In a further series of tests, a soda-lime-glass melt was used from 1200 ° C 135 or 144 h in a crucible of 40 ccm each made of the two alloys held. With a wetted crucible surface of 50 cm, the in Table 3 below showed weight losses.

Table 3: Weight and arithmetic decrease in thickness of 40 ccm crucibles made of Pd alloys in which glass melts are kept at 12000C. Alloy Starting use Weight reduction Thickness from HV 0.5 weight gh mg g / m².d taking kp / mm² µm / a 80/20% 16.4126 135 259 0.92 27.8 111 Pt / Pd / Rh 50/40/10% 23.9623 144 285 0.95 22.5 104 The hardness measured after the crucibles have been used agrees well with that of the test rods.

The excellent resistance of the alloy Pd / Rh 80/20% against Soda-lime glass is also melted by the smoothness of the inner surface of a glass Evidence of the outlet pipe through which such a melt of 1200 ° C flowed for 233 h is, as the cross-section shown in Figure 1 shows. An analogous finding was made according to Figure 2 with a cross section through a crucible made of a dew alloy Pt / Pd / Rh 50/40/10% obtained by holding such a gel melt at 1200 ° C. for 144 h was.
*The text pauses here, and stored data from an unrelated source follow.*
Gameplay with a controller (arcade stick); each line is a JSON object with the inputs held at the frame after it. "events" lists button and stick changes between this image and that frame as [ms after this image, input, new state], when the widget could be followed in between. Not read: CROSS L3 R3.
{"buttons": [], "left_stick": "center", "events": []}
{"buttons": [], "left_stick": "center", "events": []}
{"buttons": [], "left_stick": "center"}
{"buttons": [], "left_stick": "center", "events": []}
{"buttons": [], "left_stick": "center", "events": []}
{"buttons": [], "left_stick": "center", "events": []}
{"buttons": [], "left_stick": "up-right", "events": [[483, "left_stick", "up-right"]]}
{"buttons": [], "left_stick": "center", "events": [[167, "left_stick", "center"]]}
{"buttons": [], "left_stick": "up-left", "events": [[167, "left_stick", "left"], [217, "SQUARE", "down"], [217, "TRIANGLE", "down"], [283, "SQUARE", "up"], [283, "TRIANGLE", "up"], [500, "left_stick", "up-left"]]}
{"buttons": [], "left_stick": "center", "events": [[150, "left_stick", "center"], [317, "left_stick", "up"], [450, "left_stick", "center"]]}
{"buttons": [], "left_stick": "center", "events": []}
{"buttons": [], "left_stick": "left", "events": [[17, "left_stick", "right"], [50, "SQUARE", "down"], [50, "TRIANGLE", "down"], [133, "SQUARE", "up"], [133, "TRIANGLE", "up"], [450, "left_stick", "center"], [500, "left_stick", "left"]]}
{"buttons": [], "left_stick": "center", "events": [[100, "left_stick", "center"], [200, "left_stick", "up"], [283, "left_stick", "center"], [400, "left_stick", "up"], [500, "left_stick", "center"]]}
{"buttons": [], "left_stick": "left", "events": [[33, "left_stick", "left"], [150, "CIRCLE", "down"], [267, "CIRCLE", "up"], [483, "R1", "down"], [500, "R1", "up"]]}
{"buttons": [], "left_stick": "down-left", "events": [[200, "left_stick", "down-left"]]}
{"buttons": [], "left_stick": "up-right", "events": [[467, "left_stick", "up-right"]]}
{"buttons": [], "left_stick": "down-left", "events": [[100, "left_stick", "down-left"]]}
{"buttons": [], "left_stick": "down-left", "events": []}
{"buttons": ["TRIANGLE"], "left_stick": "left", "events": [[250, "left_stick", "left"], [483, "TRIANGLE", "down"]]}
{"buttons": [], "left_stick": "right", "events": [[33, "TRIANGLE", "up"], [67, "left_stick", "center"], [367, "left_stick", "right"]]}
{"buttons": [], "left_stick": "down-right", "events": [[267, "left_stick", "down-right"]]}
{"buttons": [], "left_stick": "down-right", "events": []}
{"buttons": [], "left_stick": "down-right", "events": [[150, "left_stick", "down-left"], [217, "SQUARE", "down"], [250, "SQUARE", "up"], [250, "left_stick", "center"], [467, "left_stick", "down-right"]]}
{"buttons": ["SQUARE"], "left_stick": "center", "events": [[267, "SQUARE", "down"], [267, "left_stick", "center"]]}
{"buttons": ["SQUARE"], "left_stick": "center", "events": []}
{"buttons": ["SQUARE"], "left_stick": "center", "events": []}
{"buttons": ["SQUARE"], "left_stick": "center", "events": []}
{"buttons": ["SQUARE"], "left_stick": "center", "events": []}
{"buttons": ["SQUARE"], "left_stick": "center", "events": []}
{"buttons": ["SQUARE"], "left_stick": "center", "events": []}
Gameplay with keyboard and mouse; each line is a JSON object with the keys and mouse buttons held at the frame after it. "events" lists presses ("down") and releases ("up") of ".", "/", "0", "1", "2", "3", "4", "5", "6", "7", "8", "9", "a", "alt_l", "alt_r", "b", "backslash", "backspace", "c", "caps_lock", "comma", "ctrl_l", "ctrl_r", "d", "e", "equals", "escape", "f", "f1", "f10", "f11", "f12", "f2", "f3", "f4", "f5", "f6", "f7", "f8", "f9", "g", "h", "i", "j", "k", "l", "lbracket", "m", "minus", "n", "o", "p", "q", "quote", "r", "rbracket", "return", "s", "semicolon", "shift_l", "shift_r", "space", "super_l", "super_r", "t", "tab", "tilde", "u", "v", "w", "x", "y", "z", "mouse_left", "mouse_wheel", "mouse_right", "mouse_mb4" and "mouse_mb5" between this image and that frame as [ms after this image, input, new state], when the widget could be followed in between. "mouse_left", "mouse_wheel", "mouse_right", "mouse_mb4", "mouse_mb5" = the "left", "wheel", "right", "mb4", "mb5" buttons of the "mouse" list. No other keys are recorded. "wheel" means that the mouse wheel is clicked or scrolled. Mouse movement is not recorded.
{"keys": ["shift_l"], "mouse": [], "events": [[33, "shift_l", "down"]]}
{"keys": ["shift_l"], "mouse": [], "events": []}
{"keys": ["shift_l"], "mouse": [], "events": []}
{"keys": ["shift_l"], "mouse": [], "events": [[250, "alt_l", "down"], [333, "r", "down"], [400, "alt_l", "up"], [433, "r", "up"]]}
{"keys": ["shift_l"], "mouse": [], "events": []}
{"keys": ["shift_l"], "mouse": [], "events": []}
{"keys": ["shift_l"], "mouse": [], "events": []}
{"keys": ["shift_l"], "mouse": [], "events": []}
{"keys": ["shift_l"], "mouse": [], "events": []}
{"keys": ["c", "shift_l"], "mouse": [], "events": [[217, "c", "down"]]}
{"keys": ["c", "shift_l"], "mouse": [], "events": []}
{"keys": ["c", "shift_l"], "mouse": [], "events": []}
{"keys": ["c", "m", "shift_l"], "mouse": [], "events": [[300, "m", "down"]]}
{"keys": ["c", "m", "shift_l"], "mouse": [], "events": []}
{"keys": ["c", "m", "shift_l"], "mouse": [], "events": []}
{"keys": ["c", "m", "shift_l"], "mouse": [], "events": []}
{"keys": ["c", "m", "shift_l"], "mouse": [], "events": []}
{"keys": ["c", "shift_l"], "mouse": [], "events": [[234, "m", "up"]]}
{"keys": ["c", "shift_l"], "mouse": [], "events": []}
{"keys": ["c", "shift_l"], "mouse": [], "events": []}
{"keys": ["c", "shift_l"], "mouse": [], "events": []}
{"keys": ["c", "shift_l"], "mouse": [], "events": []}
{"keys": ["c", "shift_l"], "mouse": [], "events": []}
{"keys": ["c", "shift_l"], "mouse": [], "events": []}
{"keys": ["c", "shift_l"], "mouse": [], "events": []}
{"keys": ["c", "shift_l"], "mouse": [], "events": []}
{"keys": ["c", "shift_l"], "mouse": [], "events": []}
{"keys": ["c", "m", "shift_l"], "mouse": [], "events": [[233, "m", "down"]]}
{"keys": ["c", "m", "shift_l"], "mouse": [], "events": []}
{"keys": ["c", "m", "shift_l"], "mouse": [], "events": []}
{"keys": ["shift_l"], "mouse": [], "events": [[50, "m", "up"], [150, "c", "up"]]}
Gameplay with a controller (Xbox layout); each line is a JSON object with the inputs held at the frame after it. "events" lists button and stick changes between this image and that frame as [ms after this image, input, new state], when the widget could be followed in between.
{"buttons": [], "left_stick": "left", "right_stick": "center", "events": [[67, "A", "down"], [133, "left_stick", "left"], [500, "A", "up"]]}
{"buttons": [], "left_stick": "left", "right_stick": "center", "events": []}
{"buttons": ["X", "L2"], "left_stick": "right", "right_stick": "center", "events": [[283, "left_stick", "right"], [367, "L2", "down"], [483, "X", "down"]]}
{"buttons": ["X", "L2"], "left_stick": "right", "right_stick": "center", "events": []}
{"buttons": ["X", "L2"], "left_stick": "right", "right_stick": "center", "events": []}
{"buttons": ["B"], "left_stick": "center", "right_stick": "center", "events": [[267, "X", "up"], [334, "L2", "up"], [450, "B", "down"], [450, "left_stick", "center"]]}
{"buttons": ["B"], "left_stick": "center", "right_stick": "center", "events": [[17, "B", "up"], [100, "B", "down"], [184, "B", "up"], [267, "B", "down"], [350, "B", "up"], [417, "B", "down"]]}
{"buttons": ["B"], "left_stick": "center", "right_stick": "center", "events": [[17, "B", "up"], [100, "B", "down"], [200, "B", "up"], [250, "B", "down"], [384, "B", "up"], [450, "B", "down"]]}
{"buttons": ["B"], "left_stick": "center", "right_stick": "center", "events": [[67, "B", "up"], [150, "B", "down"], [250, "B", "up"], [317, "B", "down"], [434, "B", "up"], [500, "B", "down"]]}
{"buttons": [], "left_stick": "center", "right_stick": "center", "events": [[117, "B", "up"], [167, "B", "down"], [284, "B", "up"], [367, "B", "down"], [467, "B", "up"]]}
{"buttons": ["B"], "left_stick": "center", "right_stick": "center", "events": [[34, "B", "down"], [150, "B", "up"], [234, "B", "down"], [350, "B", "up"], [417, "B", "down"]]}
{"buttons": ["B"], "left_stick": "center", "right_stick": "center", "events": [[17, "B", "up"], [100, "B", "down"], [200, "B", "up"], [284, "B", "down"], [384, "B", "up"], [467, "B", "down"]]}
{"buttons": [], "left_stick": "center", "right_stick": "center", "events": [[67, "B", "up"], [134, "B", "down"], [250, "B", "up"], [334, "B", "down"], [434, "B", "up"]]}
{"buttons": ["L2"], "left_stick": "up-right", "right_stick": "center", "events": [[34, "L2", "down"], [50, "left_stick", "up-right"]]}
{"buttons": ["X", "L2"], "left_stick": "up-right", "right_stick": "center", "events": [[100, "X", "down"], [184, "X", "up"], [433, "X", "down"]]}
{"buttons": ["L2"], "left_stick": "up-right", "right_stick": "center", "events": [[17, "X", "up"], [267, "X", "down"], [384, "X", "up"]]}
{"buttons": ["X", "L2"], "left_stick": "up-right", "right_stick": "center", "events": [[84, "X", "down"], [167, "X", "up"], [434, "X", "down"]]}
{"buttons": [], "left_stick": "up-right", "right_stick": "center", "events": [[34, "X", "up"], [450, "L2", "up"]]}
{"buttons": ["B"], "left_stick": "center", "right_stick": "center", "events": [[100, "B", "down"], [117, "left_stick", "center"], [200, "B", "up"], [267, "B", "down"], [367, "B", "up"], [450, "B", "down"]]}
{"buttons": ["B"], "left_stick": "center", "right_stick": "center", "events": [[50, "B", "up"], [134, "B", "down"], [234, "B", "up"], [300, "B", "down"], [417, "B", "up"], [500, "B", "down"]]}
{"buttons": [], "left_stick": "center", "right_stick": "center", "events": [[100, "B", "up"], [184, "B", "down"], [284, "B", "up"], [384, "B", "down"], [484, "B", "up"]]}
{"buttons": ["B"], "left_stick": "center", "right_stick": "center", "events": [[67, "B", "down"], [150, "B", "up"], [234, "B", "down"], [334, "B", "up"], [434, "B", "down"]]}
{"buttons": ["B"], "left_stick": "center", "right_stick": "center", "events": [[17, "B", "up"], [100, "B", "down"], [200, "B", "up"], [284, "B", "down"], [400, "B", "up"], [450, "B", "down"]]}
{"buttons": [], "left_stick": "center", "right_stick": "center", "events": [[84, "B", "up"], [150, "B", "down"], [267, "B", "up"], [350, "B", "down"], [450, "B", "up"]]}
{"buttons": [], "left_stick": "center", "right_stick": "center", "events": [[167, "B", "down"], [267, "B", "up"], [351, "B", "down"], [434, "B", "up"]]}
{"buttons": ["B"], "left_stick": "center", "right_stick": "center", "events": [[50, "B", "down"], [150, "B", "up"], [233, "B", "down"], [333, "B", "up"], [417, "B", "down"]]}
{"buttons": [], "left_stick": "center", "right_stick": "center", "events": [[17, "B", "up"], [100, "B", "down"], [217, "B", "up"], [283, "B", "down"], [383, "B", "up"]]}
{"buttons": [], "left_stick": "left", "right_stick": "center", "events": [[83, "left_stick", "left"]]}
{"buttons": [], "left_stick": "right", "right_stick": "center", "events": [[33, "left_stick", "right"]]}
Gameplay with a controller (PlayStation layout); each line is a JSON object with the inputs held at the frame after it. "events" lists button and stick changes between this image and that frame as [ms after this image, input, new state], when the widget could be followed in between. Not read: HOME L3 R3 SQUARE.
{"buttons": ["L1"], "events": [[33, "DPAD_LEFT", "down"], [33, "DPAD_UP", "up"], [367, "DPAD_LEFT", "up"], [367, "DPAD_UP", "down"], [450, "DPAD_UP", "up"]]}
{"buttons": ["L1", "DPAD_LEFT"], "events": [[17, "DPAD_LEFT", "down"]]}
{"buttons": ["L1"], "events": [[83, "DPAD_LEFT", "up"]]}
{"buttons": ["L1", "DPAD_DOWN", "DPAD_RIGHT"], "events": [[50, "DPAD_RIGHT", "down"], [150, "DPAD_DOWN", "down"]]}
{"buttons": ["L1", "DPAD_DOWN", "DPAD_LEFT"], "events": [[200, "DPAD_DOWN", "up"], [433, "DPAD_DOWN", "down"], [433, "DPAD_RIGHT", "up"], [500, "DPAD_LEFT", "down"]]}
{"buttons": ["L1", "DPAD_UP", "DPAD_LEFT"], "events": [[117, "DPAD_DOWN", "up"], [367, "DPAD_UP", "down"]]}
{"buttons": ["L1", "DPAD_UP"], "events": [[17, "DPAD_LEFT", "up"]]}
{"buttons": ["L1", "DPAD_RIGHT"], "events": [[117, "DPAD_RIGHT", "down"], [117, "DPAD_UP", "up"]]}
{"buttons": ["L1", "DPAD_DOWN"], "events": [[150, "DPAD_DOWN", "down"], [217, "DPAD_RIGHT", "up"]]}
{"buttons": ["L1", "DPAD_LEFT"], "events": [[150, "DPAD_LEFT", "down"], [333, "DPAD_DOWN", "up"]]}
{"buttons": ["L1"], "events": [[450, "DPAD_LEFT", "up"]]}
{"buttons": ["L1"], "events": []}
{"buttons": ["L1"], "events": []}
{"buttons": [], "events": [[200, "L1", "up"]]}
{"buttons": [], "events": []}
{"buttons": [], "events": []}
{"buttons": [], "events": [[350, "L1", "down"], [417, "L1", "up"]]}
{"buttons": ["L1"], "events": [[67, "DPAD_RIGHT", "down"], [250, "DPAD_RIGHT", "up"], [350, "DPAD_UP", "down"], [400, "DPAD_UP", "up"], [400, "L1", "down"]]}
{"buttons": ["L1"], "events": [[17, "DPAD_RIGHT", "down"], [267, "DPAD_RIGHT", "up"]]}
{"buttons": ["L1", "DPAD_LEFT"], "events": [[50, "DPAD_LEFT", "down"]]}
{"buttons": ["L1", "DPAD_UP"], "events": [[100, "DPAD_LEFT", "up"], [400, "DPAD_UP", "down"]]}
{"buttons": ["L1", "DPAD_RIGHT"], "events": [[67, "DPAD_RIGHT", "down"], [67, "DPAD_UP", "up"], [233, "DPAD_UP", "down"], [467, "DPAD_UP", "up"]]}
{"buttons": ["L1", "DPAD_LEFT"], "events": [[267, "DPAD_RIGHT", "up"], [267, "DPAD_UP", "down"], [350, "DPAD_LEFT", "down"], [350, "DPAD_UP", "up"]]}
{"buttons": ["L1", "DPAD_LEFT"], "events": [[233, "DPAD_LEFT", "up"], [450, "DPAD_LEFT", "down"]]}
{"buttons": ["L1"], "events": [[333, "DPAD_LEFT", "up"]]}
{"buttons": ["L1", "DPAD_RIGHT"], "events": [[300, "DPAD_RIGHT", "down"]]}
Assuming that the high temperature strength of the Pd-containing alloys about that of the alloy that has hitherto been preferably used for the stated purpose Pt / Rh 90/10% should correspond to that between 20 and 1400 ° C from 6B = 28.7 to 2.6 kp / mm² decreases, this requirement is met e.g. by the following compositions (Table 4).

Table 4: High temperature strength of Pd-containing alloys according to the application.

Heat resistance 6 B at Alloy 20 ° 800 ° 1000 ° 1200 ° 1400 ° Pt / 10 Rh 28.7 12.1 8.2 4.7 2.6 Pd / 20 Rh 45.3 14.0 8.4 4.5 2.3 Pt / Pd / Rh 50/40/10% 41.4 14.5 8.4 4.2 2.3 40/40/20 54.0 21.4 11.4 6.2 3.3 30/50/20 41.4 14.2 10.8 5.8 3.1 In comparison, the known Pt / Pd / Rh alloys have significantly lower levels. Heat strengths (see Table 5).

Table 5: High temperature strength of known Pt / Pd / Rh alloys High temperature strength 6 B at Alloy 20 ° 800 ° 1000 ° 1200 ° 1400 ° Pt / Pd / Rh 85/10/5 28.5 9.5 6 3.25 1.75 90 / 5/5 27 9.5 6 3.00 1.50 90 / 3/7 28 10.3 6.75 4.2 2.5 (?) Due to their much lower spec. Weight are the alloys according to the application above. In addition, it is noticeably cheaper than Pt / Rh 90/10%, as can be seen from Table 6 below: Table 6: Specific weights of Pd-containing alloys according to the application. Alloy spec. Wt. p / ccm Pt / Rh @ 0/10% 20.0 Pd / Rh 80/20% 12.1 Pt / Pd / Rh 50/40/10% 15.4 40/40/20 14.7 30/50/20 13.7 In addition, the g-price of the Pd is less than 25% of that of the Pt.

Claims (3)

P a t e n t a n s p r u c h e 1. Use of Pd-containing alloys for objects for handling molten oxide mixtures or glasses, in particular Silicate mixtures, at temperatures of 900-1300 ° C, consisting of 10-30% Rh or Ir and / or 30-50% Pt, remainder Pd. 2. Use of a Pd-containing alloy according to claim 1, consisting made of Pd with 10-30 Rh. 3. Use of a Pd-containing alloy according to claim 1, consisting of 10-20% Iul, 30-50% Pt, remainder Pd, preferably 10% Rh, 50% Pt, remainder Pd.